Start of RECORDS SHOWN
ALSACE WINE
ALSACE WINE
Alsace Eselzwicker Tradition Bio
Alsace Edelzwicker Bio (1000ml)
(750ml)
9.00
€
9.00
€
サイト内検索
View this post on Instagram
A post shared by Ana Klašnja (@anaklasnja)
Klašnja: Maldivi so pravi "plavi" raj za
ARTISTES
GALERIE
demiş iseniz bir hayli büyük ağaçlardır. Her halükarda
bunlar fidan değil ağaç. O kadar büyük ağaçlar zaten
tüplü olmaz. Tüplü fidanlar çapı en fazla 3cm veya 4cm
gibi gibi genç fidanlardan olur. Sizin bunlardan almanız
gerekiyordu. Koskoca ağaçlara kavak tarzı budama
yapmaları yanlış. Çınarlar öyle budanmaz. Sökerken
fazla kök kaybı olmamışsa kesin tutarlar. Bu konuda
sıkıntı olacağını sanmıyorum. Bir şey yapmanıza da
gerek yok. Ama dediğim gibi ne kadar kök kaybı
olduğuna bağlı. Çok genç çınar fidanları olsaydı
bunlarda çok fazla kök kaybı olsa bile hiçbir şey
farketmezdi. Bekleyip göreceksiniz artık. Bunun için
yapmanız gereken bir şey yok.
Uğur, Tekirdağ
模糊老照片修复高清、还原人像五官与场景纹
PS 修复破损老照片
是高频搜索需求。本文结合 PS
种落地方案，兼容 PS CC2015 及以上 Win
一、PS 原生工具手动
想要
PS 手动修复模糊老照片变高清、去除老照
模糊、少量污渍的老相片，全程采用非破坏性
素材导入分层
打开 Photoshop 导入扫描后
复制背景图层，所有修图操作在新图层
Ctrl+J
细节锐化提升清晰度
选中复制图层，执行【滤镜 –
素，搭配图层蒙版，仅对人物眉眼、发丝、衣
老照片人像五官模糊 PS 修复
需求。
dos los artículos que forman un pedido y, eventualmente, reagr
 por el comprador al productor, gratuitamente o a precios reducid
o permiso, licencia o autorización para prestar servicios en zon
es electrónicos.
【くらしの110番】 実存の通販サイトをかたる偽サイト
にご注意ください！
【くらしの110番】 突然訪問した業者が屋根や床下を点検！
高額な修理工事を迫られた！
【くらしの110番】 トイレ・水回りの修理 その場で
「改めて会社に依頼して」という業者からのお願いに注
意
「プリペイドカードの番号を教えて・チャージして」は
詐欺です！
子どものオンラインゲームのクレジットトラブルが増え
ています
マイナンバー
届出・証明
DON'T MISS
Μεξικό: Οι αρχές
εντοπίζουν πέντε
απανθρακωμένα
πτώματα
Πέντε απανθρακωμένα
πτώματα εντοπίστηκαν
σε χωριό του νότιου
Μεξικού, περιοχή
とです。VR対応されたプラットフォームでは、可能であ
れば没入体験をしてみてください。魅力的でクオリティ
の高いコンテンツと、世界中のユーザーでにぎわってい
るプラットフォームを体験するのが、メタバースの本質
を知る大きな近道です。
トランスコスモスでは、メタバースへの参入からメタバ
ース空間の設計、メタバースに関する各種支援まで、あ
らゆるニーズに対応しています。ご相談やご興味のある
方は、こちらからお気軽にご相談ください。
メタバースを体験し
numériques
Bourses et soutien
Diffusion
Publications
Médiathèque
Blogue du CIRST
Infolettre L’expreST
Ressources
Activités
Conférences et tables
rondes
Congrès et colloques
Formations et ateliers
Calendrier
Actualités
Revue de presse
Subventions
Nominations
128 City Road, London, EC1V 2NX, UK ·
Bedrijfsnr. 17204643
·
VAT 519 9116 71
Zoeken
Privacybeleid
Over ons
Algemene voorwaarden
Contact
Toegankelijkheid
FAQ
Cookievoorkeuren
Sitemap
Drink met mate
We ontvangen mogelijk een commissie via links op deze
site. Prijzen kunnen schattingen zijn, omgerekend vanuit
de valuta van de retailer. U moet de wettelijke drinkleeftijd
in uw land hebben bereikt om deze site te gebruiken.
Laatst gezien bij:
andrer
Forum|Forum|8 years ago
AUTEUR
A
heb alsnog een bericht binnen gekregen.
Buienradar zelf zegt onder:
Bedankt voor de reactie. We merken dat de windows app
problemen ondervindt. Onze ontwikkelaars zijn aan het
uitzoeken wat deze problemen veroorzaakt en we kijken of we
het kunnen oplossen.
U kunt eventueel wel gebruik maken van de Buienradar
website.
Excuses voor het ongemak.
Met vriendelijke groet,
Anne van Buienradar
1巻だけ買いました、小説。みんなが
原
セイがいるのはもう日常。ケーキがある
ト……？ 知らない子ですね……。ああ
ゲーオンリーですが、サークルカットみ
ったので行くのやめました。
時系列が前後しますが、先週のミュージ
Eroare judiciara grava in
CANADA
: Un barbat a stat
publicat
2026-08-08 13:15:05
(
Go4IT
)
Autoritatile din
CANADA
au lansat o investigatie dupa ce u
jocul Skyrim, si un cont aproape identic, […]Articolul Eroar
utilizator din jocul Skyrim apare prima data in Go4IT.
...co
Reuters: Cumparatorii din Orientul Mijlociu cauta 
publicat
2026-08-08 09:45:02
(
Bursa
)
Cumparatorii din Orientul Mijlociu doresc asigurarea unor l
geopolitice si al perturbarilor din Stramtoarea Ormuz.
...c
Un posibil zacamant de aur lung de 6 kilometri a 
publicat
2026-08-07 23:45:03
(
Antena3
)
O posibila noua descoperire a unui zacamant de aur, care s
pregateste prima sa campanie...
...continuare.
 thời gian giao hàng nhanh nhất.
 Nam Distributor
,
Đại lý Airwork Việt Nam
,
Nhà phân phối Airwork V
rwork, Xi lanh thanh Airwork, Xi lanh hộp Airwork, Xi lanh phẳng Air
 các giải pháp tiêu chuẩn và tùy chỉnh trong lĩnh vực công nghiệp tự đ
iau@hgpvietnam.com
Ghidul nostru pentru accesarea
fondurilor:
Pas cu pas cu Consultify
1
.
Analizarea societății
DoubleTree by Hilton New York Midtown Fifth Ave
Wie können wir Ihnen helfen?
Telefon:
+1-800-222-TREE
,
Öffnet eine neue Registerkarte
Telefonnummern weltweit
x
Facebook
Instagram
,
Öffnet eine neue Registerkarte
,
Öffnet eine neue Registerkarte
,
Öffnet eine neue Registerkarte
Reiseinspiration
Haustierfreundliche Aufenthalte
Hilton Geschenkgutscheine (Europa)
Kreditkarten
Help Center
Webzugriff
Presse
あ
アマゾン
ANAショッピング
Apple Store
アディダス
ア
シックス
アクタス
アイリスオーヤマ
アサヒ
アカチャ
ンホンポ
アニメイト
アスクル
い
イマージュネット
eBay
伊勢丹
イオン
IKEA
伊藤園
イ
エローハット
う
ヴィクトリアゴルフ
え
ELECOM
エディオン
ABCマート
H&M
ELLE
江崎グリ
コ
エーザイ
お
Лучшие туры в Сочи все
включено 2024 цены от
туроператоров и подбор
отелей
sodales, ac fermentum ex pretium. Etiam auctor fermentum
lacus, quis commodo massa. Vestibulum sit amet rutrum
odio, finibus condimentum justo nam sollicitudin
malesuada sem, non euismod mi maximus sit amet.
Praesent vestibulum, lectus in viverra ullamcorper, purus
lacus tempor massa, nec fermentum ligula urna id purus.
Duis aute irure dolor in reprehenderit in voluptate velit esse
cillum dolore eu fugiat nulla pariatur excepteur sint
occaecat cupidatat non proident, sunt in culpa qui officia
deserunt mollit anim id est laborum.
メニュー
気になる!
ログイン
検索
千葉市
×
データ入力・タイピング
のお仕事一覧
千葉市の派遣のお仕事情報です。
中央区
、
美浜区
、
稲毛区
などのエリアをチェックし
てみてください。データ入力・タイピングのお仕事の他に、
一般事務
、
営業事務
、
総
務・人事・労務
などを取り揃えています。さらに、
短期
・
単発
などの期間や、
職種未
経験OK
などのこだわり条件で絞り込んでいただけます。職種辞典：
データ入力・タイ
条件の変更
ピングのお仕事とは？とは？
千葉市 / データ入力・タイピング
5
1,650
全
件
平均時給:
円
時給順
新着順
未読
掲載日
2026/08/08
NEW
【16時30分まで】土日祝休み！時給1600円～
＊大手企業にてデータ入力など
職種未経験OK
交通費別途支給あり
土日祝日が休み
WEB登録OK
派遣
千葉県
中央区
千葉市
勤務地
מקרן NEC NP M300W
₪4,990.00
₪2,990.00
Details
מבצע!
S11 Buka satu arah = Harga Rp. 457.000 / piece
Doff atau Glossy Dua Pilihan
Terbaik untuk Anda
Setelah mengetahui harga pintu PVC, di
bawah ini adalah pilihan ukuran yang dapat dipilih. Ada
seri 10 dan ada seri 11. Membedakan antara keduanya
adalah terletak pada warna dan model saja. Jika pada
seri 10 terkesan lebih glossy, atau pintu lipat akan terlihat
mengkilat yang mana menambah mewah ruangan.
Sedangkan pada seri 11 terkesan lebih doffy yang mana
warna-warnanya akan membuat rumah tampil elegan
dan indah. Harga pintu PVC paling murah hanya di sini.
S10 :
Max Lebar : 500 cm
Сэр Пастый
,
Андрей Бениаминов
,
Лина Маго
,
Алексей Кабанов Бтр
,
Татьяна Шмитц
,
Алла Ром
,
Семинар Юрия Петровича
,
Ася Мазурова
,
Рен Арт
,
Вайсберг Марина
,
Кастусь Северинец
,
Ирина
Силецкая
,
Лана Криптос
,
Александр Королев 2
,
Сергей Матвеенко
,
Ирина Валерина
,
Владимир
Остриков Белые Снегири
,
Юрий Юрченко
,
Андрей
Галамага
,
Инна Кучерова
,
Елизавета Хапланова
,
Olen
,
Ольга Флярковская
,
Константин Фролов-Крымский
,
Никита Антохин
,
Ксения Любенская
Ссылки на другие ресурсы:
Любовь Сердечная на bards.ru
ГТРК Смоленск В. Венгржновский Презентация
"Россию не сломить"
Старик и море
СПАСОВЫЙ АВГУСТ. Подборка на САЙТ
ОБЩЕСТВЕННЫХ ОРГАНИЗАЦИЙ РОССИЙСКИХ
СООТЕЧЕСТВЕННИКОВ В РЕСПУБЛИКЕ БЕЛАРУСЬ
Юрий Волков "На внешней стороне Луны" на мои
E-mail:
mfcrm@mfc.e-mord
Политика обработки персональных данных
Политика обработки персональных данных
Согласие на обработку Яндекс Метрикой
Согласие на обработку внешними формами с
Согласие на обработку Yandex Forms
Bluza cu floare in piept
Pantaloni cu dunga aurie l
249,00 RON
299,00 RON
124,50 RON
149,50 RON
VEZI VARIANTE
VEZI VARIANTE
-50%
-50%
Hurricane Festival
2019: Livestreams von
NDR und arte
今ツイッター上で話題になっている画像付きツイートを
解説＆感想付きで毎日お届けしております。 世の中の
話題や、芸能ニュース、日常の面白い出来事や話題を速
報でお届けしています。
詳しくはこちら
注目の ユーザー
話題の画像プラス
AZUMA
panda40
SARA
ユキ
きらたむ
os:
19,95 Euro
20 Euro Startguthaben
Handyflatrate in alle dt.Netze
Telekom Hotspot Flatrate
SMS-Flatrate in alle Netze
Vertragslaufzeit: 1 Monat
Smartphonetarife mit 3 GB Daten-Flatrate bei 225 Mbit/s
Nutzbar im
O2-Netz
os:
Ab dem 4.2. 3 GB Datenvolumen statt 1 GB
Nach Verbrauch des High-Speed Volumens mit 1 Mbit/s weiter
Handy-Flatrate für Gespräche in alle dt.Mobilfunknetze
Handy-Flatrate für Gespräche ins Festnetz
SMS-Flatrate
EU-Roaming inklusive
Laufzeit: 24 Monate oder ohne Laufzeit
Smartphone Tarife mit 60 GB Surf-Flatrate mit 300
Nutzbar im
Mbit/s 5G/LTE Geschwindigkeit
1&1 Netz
End of RECORDS SHOWN
#### PROMPT
Arrange the lines from the first one through the line containing "por el comprador" as a Markdown table with the columns Row and Line, giving each its row number and leaving out any blank lines.

#### WRITTEN SOLUTION
| Row | Line |
|---|---|
| 1 | ALSACE WINE |
| 2 | ALSACE WINE |
| 3 | Alsace Eselzwicker Tradition Bio |
| 4 | Alsace Edelzwicker Bio (1000ml) |
| 5 | (750ml) |
| 6 | 9.00 |
| 7 | € |
| 8 | 9.00 |
| 9 | € |
| 10 | サイト内検索 |
| 11 | View this post on Instagram |
| 12 | A post shared by Ana Klašnja (@anaklasnja) |
| 13 | Klašnja: Maldivi so pravi "plavi" raj za |
| 14 | ARTISTES |
| 15 | GALERIE |
| 16 | demiş iseniz bir hayli büyük ağaçlardır. Her halükarda |
| 17 | bunlar fidan değil ağaç. O kadar büyük ağaçlar zaten |
| 18 | tüplü olmaz. Tüplü fidanlar çapı en fazla 3cm veya 4cm |
| 19 | gibi gibi genç fidanlardan olur. Sizin bunlardan almanız |
| 20 | gerekiyordu. Koskoca ağaçlara kavak tarzı budama |
| 21 | yapmaları yanlış. Çınarlar öyle budanmaz. Sökerken |
| 22 | fazla kök kaybı olmamışsa kesin tutarlar. Bu konuda |
| 23 | sıkıntı olacağını sanmıyorum. Bir şey yapmanıza da |
| 24 | gerek yok. Ama dediğim gibi ne kadar kök kaybı |
| 25 | olduğuna bağlı. Çok genç çınar fidanları olsaydı |
| 26 | bunlarda çok fazla kök kaybı olsa bile hiçbir şey |
| 27 | farketmezdi. Bekleyip göreceksiniz artık. Bunun için |
| 28 | yapmanız gereken bir şey yok. |
| 29 | Uğur, Tekirdağ |
| 30 | 模糊老照片修复高清、还原人像五官与场景纹 |
| 31 | PS 修复破损老照片 |
| 32 | 是高频搜索需求。本文结合 PS |
| 33 | 种落地方案，兼容 PS CC2015 及以上 Win |
| 34 | 一、PS 原生工具手动 |
| 35 | 想要 |
| 36 | PS 手动修复模糊老照片变高清、去除老照 |
| 37 | 模糊、少量污渍的老相片，全程采用非破坏性 |
| 38 | 素材导入分层 |
| 39 | 打开 Photoshop 导入扫描后 |
| 40 | 复制背景图层，所有修图操作在新图层 |
| 41 | Ctrl+J |
| 42 | 细节锐化提升清晰度 |
| 43 | 选中复制图层，执行【滤镜 – |
| 44 | 素，搭配图层蒙版，仅对人物眉眼、发丝、衣 |
| 45 | 老照片人像五官模糊 PS 修复 |
| 46 | 需求。 |
| 47 | dos los artículos que forman un pedido y, eventualmente, reagr |
| 48 |  por el comprador al productor, gratuitamente o a precios reducid |